▶ **TO-DO ITEM A**:
Return each line of the records that contains the string "series".

▶ **SOURCE EXTRACT**:

Joseph Clougherty is Associate Professor at the University of Illinois at Urbana-Champaign, and a Fellow with the Centre for Economic Policy Research (CEPR) in London.  He was previously Senior Research Fellow at the Wissenschaftszentrum Berlin (WZB), and faculty member at Tilburg University. He holds a PhD from the University of Southern California, and completed dissertation research at the University of British Columbia. Among other journals, he has published in Canadian Journal of Economics, International Journal of Industrial Organization, Journal of International Business Studies, Journal of Law and Economics, Journal of Law, Economics & Organization, Journal of Management Studies, and Strategic Management Journal. His research interests are interdisciplinary (combining management, industrial organization, and political economy) and international in both scope and nature. He employs an applied economics approach to research questions in both business and economics, and much of his research attempts to understand the antecedents and consequences of M&A activity.

 

Nicole Coviello is the Betty and Peter Sims Professor of Entrepreneurship and Professor of Marketing at the Lazaridis School of Business and Economics, Wilfrid Laurier University in Waterloo, Canada. Her PhD is in Marketing and International Business (1994, University of Auckland, New Zealand) and she holds an MSc (Technology Management) and BComm Hons (Marketing) from the University of Saskatchewan in Canada. She also holds an Honorary Doctorate from the University of Turku (Finland). Nicole’s research is cross-disciplinary and has appeared in numerous leading journals including the Journal of International Business Studies, the Journal of Marketing and the Journal of Business Venturing. She is Field Editor for both Marketing and International Entrepreneurship at the Journal of Business Venturing. She recently published a Handbook of Measures for Research in International Entrepreneurship (Edward Elgar).

▶ **DATA IN THIS EXERCISE**:

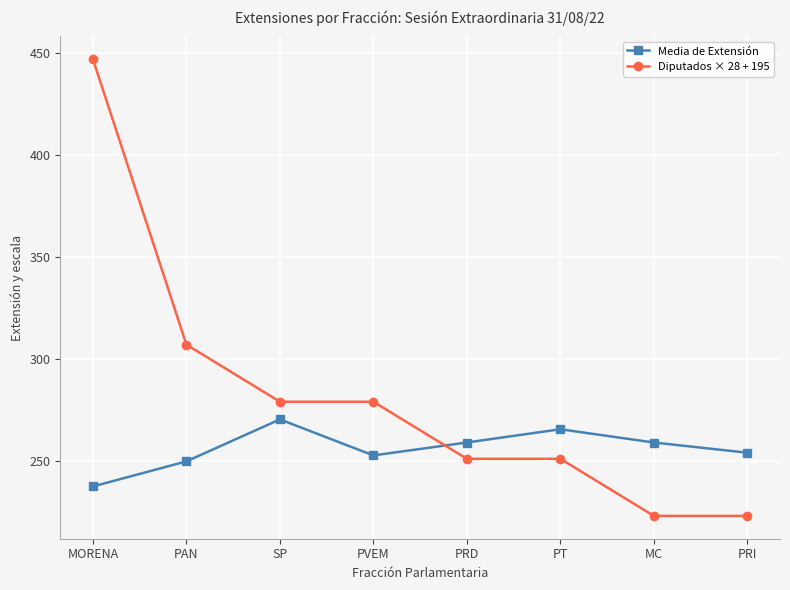

Where is the first local minimum for Media de Extensión?

PVEM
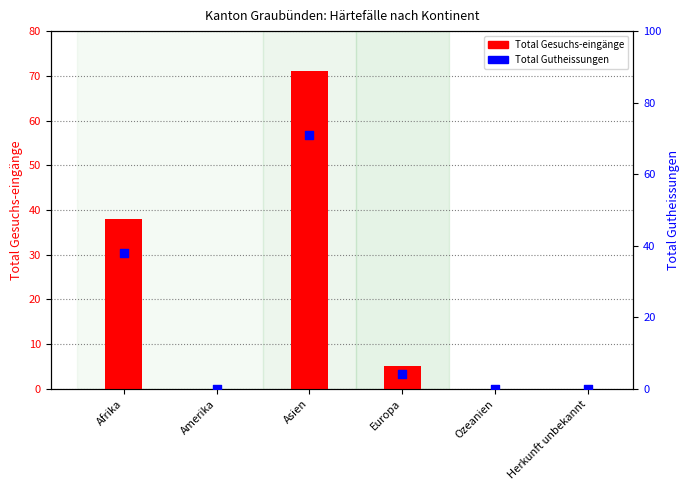

Which series contains the lowest Y value?

Total Gesuchs-eingänge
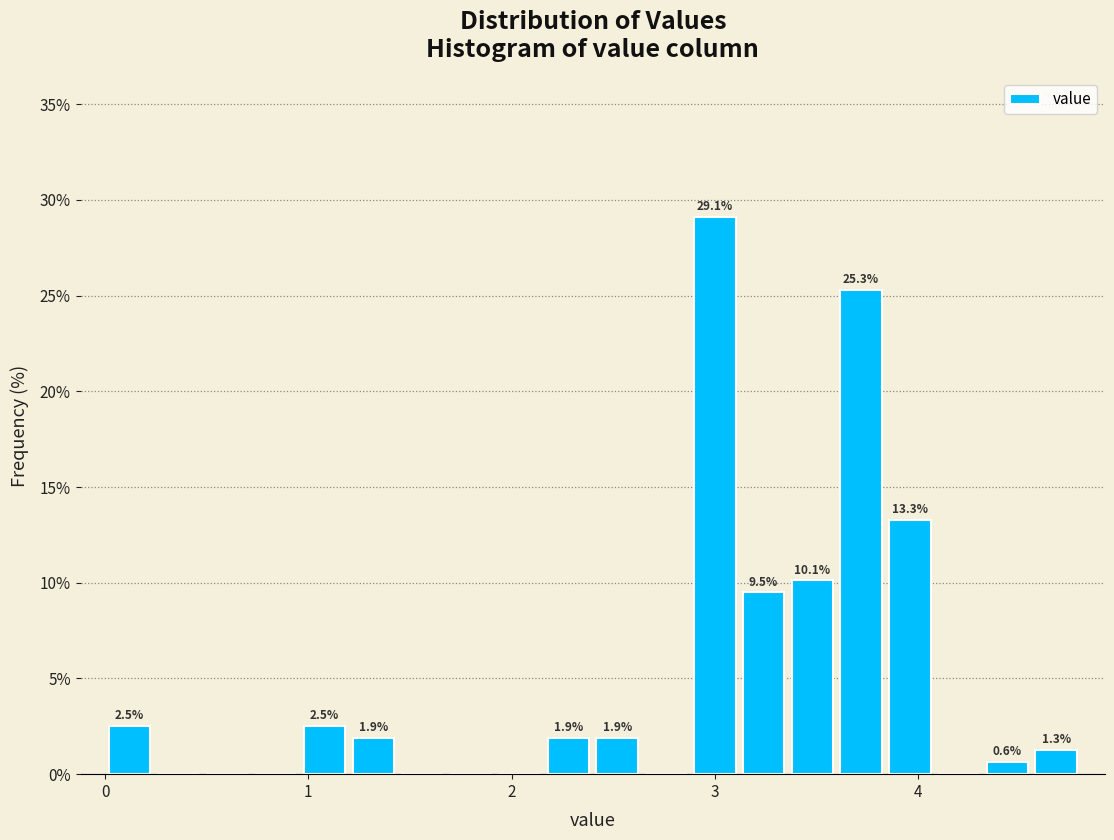

Read against the x-axis, roughly where is the centre of the tallest bar?

3.0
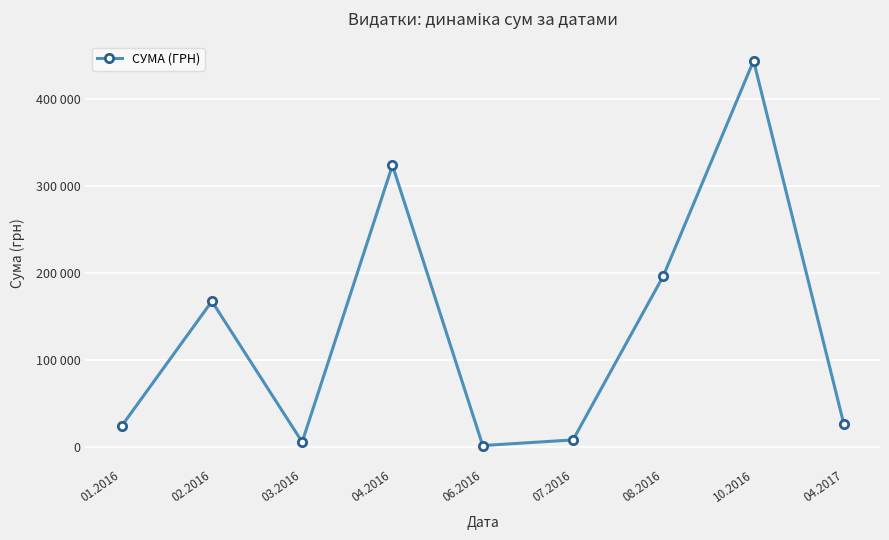

Rank the categories by value from lowest to highest.

06.2016, 03.2016, 07.2016, 01.2016, 04.2017, 02.2016, 08.2016, 04.2016, 10.2016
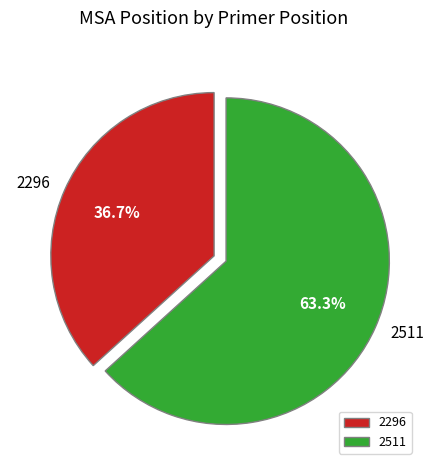

Which has a higher value, 2511 or 2296?

2511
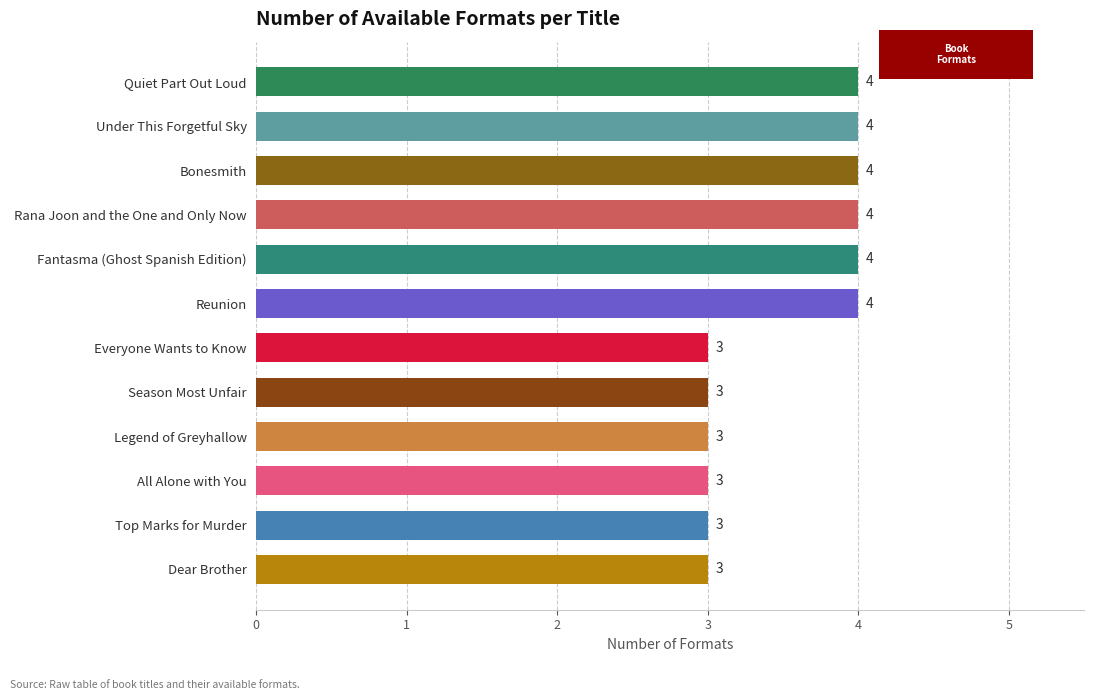

How many data points does each series have?

12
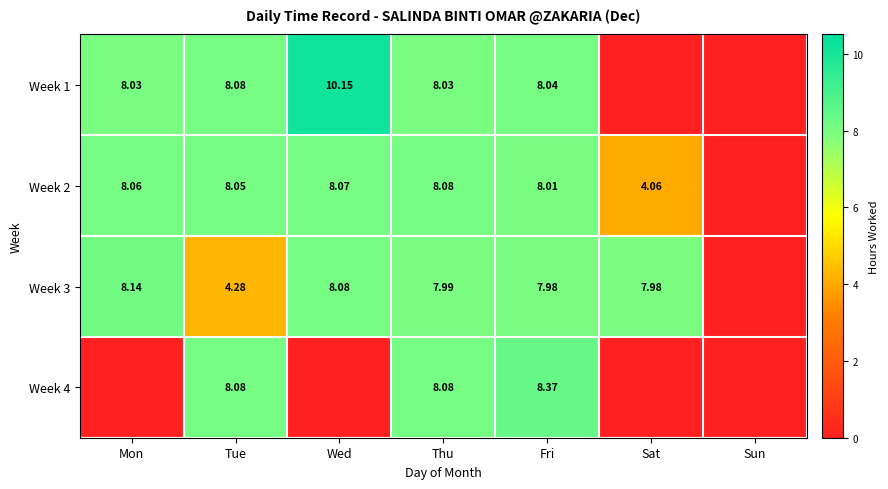

What is the total value across all series at Tue?

28.5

▶ **TO-DO ITEM B**:
List every journal the faculty profiles name as one in which Joseph Clougherty has published.

▶ **YOUR RESPONSE A**:
Which series contains the lowest Y value?
How many data points does each series have?
What is the total value across all series at Tue?

▶ **YOUR RESPONSE B**:
Canadian Journal of Economics
International Journal of Industrial Organization
Journal of International Business Studies
Journal of Law and Economics
Journal of Law, Economics & Organization
Journal of Management Studies
Strategic Management Journal